残念習慣7■高たんぱく・低糖質を心掛ける
健康やスタイル維持のために、たんぱく質を積極的に摂取して糖質を抑える⼈も多いですが、たんぱく質は腸内の有害菌のエサになります。食べる物がたんぱく質に偏ってしまうのはおすすめできません。
また、糖質を極端にカットすると、腸内の有⽤菌のエサになり糖質に含まれる⾷物繊維が不⾜することで、腸内環境が悪化します。

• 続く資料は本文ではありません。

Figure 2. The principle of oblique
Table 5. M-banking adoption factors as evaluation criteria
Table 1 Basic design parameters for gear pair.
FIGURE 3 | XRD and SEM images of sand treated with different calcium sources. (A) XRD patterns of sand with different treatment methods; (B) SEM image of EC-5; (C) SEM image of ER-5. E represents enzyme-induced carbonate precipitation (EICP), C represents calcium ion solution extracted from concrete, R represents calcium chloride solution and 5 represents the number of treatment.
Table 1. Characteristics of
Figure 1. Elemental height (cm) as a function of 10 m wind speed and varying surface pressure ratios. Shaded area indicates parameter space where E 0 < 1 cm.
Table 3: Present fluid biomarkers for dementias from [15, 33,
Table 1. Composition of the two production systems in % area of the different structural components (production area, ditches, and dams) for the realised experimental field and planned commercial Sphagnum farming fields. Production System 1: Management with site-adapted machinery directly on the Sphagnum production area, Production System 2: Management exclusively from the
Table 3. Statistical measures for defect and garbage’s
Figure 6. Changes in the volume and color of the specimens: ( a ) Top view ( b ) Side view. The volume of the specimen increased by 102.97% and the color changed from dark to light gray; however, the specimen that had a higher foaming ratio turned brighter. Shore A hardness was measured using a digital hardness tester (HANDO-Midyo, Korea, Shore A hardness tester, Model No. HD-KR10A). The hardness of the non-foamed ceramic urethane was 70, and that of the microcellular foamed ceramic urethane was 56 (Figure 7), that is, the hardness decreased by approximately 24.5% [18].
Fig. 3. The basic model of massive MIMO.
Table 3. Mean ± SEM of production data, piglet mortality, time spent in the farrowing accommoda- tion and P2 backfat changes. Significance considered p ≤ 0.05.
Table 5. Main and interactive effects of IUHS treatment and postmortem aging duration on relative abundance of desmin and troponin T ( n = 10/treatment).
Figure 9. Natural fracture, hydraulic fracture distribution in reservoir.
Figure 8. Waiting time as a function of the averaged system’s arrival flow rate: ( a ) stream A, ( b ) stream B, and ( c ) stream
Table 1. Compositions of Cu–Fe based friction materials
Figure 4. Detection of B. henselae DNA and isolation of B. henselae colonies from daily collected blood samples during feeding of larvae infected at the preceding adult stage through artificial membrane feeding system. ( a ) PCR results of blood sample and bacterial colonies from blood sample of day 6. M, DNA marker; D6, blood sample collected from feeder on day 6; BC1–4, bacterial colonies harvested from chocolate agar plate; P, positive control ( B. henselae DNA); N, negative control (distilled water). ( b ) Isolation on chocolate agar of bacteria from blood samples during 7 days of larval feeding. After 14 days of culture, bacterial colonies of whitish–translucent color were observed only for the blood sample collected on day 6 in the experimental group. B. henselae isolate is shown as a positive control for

脳と腸には相関関係があるといわれ、悪化した腸内環境は脳にも悪影響を与えてしまいます。偏食をしないでいろいろなものを摂るべきですが、腸の自律神経を整えるために有効なのは、乳酸菌を豊富に含む発酵⾷品や、⾷物繊維を多く含む食品です。特にパラミロンと呼ばれる食物繊維は、“不安疲労”を軽減させるということがわかっているのでおすすめの食物繊維です。
知らずに“不安疲労”をためていませんでしたか?
ぜひ、自分のNG習慣を見直してみましょう。
お話を聞いたのは…
東海大学医学部客員教授/内分泌・糖尿病専⾨医/医学博⼠
久保 明先⽣
慶應義塾⼤学医学部卒業。予防医療とアンチエイジング医学に取り組む。医療法人財団百葉の会 銀座医院院⻑補佐・⽇本臨床栄養協会副理事⻑。『カリスマ内科医と組み⽴てる DIY健康⼤全』(晶⽂社)他。